The Bush Defense

Jordan Hayes jmhayes at j-o-r-d-a-n.com
Sat Jan 11 15:20:18 PST 2003



>> Medicare is presently 1.45% (no limit), so that's $580;
>> FICA is 6.2% (only on first $87,000 in 2003), so that's
>> $2,480 or a total of $3,060 on $40,000.
>
> Just to be sure I've got this clear -- these are not considered
> forms of payroll tax, and are paid on top of the 15.3% Max
> mentioned?

Michael, I forget: are you a contractor or a W-2 employee?

"Payroll tax" is way too vague for me; Max was talking about both sides of these two "taxes" ... there's a limit for FICA and not for Midicare, so I tend to think about them separately (though it doesn't matter for the $40k/yr example, since the FICA limit is $87k). There is at least one other Federal "payroll tax" but it's only paid by the employer (or the individual, if self-employed): FUTA, the Federal Unemployment Tax, which is between 0.8% and 6.2% depending on some wacky set of formulae, but is usually 0.8% -- on the first $7,000 of wages: $56 is the maximum, though I can't for the life of me figure out how it could make sense to collect it.

To make it super clear, the amount of "tax" paid when a W-2 employee has a "$40k gross salary" is $6,176; $56 of FUTA, and then half of what's left comes out of the $40k and is paid by the employee; the other half is paid by the employer and, expense-wise, is _on top of_ the $40k gross paid to the employee. A $40k gross payroll "costs" $40k + $3,060 + $56 = $43,116 to a company -- Federal; State numbers change this too. On top of this, of course, is any Federal Income Tax the employee may have to pay; Your Schedule A May Vary.

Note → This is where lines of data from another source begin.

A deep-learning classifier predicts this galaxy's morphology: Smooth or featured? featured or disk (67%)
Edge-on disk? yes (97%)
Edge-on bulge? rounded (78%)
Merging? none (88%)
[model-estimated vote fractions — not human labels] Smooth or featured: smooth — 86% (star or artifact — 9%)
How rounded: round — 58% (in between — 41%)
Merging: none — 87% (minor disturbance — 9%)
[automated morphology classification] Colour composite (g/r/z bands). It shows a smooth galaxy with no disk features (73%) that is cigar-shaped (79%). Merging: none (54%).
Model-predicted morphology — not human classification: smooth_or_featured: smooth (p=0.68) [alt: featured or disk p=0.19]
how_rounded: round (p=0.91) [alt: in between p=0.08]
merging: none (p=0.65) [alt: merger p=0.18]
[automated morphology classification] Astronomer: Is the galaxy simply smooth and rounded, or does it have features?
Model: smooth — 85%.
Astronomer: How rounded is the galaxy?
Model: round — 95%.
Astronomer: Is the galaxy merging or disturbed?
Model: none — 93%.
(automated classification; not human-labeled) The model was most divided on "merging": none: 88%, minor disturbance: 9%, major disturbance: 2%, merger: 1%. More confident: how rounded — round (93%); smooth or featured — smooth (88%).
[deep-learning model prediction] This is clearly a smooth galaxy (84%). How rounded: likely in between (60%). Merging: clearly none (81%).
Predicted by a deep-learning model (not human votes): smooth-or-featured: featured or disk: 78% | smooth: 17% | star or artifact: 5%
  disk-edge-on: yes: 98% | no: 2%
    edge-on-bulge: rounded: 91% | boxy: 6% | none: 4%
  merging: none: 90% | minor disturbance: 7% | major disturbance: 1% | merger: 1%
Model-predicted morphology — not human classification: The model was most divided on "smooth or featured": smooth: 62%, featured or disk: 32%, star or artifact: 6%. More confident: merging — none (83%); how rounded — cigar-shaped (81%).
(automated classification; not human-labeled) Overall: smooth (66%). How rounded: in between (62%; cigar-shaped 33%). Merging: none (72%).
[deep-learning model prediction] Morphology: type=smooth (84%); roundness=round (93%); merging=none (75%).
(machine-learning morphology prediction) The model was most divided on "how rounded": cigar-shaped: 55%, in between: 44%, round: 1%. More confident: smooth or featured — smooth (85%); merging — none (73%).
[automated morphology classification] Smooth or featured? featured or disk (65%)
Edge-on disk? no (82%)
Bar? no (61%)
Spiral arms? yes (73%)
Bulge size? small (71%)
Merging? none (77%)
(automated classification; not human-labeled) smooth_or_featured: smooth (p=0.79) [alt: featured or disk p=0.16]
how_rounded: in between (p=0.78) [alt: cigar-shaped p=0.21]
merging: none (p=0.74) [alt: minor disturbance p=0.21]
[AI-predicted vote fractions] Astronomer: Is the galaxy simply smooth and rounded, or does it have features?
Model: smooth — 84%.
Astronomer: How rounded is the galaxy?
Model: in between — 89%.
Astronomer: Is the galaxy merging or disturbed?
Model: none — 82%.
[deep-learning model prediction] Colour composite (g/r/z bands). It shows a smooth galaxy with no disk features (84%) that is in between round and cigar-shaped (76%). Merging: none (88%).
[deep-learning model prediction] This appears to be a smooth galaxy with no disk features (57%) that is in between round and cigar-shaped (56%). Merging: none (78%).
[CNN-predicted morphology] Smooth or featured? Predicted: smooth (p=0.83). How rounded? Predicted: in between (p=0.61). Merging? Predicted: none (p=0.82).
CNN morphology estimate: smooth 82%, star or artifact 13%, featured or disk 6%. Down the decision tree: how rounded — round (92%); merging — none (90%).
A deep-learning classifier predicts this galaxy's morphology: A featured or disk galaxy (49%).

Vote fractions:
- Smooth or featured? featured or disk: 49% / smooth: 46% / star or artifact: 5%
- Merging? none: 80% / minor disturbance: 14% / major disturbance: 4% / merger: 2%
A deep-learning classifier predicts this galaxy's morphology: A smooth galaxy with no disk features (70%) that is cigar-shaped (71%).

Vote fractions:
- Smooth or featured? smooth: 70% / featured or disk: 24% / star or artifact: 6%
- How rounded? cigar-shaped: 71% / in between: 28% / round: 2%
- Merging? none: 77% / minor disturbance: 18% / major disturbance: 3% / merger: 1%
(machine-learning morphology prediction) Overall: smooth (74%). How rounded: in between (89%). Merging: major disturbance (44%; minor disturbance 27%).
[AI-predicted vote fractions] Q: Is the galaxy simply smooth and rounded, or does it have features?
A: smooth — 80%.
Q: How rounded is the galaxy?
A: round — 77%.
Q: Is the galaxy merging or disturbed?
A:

> This on-purpose deceptive slippage between taxes people pay on
> income and "income taxes" in the technical sense is a great gag ;o)

I guess; there's only one Federal "Income Tax" ... there are other taxes, however. The "Income Tax" is pretty progressive at this point (and getting moreso); now we just need to make progress on the progressiveness of the FICA and Medicare taxes. I'd like to see FICA be some percentage of income above $N and below $M where N > $25k and M < $150k or something like that.